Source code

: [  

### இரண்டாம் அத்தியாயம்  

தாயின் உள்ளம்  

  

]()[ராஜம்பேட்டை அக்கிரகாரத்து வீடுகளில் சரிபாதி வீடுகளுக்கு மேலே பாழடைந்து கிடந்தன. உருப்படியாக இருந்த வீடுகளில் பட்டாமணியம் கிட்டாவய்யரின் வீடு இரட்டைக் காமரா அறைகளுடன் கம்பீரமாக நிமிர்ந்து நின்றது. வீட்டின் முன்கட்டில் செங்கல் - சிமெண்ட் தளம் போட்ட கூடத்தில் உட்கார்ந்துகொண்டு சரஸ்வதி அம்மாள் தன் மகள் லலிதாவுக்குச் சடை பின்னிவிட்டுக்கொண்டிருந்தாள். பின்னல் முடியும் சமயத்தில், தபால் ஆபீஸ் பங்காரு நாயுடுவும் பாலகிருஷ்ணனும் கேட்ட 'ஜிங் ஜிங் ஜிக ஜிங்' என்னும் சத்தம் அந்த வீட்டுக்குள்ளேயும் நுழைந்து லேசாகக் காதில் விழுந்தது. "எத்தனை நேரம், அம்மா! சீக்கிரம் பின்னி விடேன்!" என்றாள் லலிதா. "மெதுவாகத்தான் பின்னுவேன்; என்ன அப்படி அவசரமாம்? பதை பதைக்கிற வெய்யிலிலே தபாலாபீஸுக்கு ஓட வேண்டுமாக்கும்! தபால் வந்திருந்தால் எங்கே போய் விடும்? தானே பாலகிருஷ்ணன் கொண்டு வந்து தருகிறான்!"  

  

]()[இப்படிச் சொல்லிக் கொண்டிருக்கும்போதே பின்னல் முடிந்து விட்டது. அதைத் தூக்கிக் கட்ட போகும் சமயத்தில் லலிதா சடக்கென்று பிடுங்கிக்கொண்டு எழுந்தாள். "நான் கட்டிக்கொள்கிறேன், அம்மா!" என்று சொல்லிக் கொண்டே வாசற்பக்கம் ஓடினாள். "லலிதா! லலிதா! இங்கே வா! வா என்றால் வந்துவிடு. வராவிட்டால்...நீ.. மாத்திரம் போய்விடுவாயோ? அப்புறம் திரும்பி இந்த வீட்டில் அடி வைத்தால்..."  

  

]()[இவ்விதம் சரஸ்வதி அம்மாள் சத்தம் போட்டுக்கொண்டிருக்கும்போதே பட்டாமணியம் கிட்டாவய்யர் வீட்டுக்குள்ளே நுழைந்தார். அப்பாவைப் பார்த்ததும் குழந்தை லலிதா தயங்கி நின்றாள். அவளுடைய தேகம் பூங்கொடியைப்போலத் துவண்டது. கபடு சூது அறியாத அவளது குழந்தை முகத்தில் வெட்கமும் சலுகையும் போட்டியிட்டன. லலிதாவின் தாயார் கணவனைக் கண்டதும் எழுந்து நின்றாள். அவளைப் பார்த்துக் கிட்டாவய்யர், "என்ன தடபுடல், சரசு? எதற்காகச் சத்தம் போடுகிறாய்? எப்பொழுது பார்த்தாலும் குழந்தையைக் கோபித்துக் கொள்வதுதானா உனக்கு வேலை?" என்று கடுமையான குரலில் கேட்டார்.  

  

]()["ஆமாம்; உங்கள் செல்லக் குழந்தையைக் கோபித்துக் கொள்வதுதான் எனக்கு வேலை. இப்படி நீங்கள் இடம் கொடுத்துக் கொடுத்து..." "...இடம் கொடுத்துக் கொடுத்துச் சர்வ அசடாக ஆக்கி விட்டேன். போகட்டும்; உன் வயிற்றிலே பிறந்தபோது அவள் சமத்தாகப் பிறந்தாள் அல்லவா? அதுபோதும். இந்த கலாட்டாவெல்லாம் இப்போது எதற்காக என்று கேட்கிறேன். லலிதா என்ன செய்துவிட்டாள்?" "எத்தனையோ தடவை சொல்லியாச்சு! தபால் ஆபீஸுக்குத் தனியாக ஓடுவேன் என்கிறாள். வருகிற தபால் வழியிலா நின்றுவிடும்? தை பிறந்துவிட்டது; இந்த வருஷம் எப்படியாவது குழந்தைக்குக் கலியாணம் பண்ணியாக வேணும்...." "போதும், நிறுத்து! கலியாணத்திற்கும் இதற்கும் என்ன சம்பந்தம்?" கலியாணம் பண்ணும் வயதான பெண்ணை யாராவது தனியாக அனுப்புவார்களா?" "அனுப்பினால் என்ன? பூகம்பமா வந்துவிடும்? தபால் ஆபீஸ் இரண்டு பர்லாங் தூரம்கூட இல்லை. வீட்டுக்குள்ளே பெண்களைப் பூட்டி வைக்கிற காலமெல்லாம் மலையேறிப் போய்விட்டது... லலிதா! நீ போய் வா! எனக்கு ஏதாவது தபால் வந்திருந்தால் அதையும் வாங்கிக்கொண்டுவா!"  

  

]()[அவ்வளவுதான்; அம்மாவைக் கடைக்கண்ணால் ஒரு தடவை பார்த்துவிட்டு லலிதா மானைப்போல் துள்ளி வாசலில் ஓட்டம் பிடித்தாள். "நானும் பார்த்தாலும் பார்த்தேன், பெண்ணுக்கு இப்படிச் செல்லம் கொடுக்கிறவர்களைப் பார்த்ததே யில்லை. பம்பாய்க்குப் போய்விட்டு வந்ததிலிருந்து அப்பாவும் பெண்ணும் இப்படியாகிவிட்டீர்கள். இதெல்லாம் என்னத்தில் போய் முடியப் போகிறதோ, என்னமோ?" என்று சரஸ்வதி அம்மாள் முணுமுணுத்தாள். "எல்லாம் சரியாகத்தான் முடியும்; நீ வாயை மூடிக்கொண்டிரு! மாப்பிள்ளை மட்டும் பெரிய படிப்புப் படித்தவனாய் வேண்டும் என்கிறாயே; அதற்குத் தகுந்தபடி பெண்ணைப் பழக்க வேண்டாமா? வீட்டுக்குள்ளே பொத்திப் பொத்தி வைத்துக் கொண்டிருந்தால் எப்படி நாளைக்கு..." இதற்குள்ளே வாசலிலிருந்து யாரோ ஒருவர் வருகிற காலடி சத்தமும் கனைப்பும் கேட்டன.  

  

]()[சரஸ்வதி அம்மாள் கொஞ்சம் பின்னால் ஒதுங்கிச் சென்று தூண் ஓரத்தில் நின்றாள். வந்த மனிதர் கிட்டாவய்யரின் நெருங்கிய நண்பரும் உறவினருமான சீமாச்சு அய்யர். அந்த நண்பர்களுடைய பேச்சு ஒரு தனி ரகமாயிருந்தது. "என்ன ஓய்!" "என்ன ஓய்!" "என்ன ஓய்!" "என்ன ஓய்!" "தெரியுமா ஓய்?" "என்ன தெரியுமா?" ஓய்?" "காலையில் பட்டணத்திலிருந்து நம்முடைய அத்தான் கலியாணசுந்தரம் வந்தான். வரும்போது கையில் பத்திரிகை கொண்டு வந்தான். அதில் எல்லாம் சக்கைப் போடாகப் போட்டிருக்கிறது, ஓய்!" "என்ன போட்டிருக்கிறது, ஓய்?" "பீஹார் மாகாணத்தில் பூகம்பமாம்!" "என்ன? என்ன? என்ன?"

How to complete this task →
Please reproduce all of the entries above exactly as they appear.

Result →
Source code

: [  

### இரண்டாம் அத்தியாயம்  

தாயின் உள்ளம்  

  

]()[ராஜம்பேட்டை அக்கிரகாரத்து வீடுகளில் சரிபாதி வீடுகளுக்கு மேலே பாழடைந்து கிடந்தன. உருப்படியாக இருந்த வீடுகளில் பட்டாமணியம் கிட்டாவய்யரின் வீடு இரட்டைக் காமரா அறைகளுடன் கம்பீரமாக நிமிர்ந்து நின்றது. வீட்டின் முன்கட்டில் செங்கல் - சிமெண்ட் தளம் போட்ட கூடத்தில் உட்கார்ந்துகொண்டு சரஸ்வதி அம்மாள் தன் மகள் லலிதாவுக்குச் சடை பின்னிவிட்டுக்கொண்டிருந்தாள். பின்னல் முடியும் சமயத்தில், தபால் ஆபீஸ் பங்காரு நாயுடுவும் பாலகிருஷ்ணனும் கேட்ட 'ஜிங் ஜிங் ஜிக ஜிங்' என்னும் சத்தம் அந்த வீட்டுக்குள்ளேயும் நுழைந்து லேசாகக் காதில் விழுந்தது. "எத்தனை நேரம், அம்மா! சீக்கிரம் பின்னி விடேன்!" என்றாள் லலிதா. "மெதுவாகத்தான் பின்னுவேன்; என்ன அப்படி அவசரமாம்? பதை பதைக்கிற வெய்யிலிலே தபாலாபீஸுக்கு ஓட வேண்டுமாக்கும்! தபால் வந்திருந்தால் எங்கே போய் விடும்? தானே பாலகிருஷ்ணன் கொண்டு வந்து தருகிறான்!"  

  

]()[இப்படிச் சொல்லிக் கொண்டிருக்கும்போதே பின்னல் முடிந்து விட்டது. அதைத் தூக்கிக் கட்ட போகும் சமயத்தில் லலிதா சடக்கென்று பிடுங்கிக்கொண்டு எழுந்தாள். "நான் கட்டிக்கொள்கிறேன், அம்மா!" என்று சொல்லிக் கொண்டே வாசற்பக்கம் ஓடினாள். "லலிதா! லலிதா! இங்கே வா! வா என்றால் வந்துவிடு. வராவிட்டால்...நீ.. மாத்திரம் போய்விடுவாயோ? அப்புறம் திரும்பி இந்த வீட்டில் அடி வைத்தால்..."  

  

]()[இவ்விதம் சரஸ்வதி அம்மாள் சத்தம் போட்டுக்கொண்டிருக்கும்போதே பட்டாமணியம் கிட்டாவய்யர் வீட்டுக்குள்ளே நுழைந்தார். அப்பாவைப் பார்த்ததும் குழந்தை லலிதா தயங்கி நின்றாள். அவளுடைய தேகம் பூங்கொடியைப்போலத் துவண்டது. கபடு சூது அறியாத அவளது குழந்தை முகத்தில் வெட்கமும் சலுகையும் போட்டியிட்டன. லலிதாவின் தாயார் கணவனைக் கண்டதும் எழுந்து நின்றாள். அவளைப் பார்த்துக் கிட்டாவய்யர், "என்ன தடபுடல், சரசு? எதற்காகச் சத்தம் போடுகிறாய்? எப்பொழுது பார்த்தாலும் குழந்தையைக் கோபித்துக் கொள்வதுதானா உனக்கு வேலை?" என்று கடுமையான குரலில் கேட்டார்.  

  

]()["ஆமாம்; உங்கள் செல்லக் குழந்தையைக் கோபித்துக் கொள்வதுதான் எனக்கு வேலை. இப்படி நீங்கள் இடம் கொடுத்துக் கொடுத்து..." "...இடம் கொடுத்துக் கொடுத்துச் சர்வ அசடாக ஆக்கி விட்டேன். போகட்டும்; உன் வயிற்றிலே பிறந்தபோது அவள் சமத்தாகப் பிறந்தாள் அல்லவா? அதுபோதும். இந்த கலாட்டாவெல்லாம் இப்போது எதற்காக என்று கேட்கிறேன். லலிதா என்ன செய்துவிட்டாள்?" "எத்தனையோ தடவை சொல்லியாச்சு! தபால் ஆபீஸுக்குத் தனியாக ஓடுவேன் என்கிறாள். வருகிற தபால் வழியிலா நின்றுவிடும்? தை பிறந்துவிட்டது; இந்த வருஷம் எப்படியாவது குழந்தைக்குக் கலியாணம் பண்ணியாக வேணும்...." "போதும், நிறுத்து! கலியாணத்திற்கும் இதற்கும் என்ன சம்பந்தம்?" கலியாணம் பண்ணும் வயதான பெண்ணை யாராவது தனியாக அனுப்புவார்களா?" "அனுப்பினால் என்ன? பூகம்பமா வந்துவிடும்? தபால் ஆபீஸ் இரண்டு பர்லாங் தூரம்கூட இல்லை. வீட்டுக்குள்ளே பெண்களைப் பூட்டி வைக்கிற காலமெல்லாம் மலையேறிப் போய்விட்டது... லலிதா! நீ போய் வா! எனக்கு ஏதாவது தபால் வந்திருந்தால் அதையும் வாங்கிக்கொண்டுவா!"  

  

]()[அவ்வளவுதான்; அம்மாவைக் கடைக்கண்ணால் ஒரு தடவை பார்த்துவிட்டு லலிதா மானைப்போல் துள்ளி வாசலில் ஓட்டம் பிடித்தாள். "நானும் பார்த்தாலும் பார்த்தேன், பெண்ணுக்கு இப்படிச் செல்லம் கொடுக்கிறவர்களைப் பார்த்ததே யில்லை. பம்பாய்க்குப் போய்விட்டு வந்ததிலிருந்து அப்பாவும் பெண்ணும் இப்படியாகிவிட்டீர்கள். இதெல்லாம் என்னத்தில் போய் முடியப் போகிறதோ, என்னமோ?" என்று சரஸ்வதி அம்மாள் முணுமுணுத்தாள். "எல்லாம் சரியாகத்தான் முடியும்; நீ வாயை மூடிக்கொண்டிரு! மாப்பிள்ளை மட்டும் பெரிய படிப்புப் படித்தவனாய் வேண்டும் என்கிறாயே; அதற்குத் தகுந்தபடி பெண்ணைப் பழக்க வேண்டாமா? வீட்டுக்குள்ளே பொத்திப் பொத்தி வைத்துக் கொண்டிருந்தால் எப்படி நாளைக்கு..." இதற்குள்ளே வாசலிலிருந்து யாரோ ஒருவர் வருகிற காலடி சத்தமும் கனைப்பும் கேட்டன.  

  

]()[சரஸ்வதி அம்மாள் கொஞ்சம் பின்னால் ஒதுங்கிச் சென்று தூண் ஓரத்தில் நின்றாள். வந்த மனிதர் கிட்டாவய்யரின் நெருங்கிய நண்பரும் உறவினருமான சீமாச்சு அய்யர். அந்த நண்பர்களுடைய பேச்சு ஒரு தனி ரகமாயிருந்தது. "என்ன ஓய்!" "என்ன ஓய்!" "என்ன ஓய்!" "என்ன ஓய்!" "தெரியுமா ஓய்?" "என்ன தெரியுமா?" ஓய்?" "காலையில் பட்டணத்திலிருந்து நம்முடைய அத்தான் கலியாணசுந்தரம் வந்தான். வரும்போது கையில் பத்திரிகை கொண்டு வந்தான். அதில் எல்லாம் சக்கைப் போடாகப் போட்டிருக்கிறது, ஓய்!" "என்ன போட்டிருக்கிறது, ஓய்?" "பீஹார் மாகாணத்தில் பூகம்பமாம்!" "என்ன? என்ன? என்ன?"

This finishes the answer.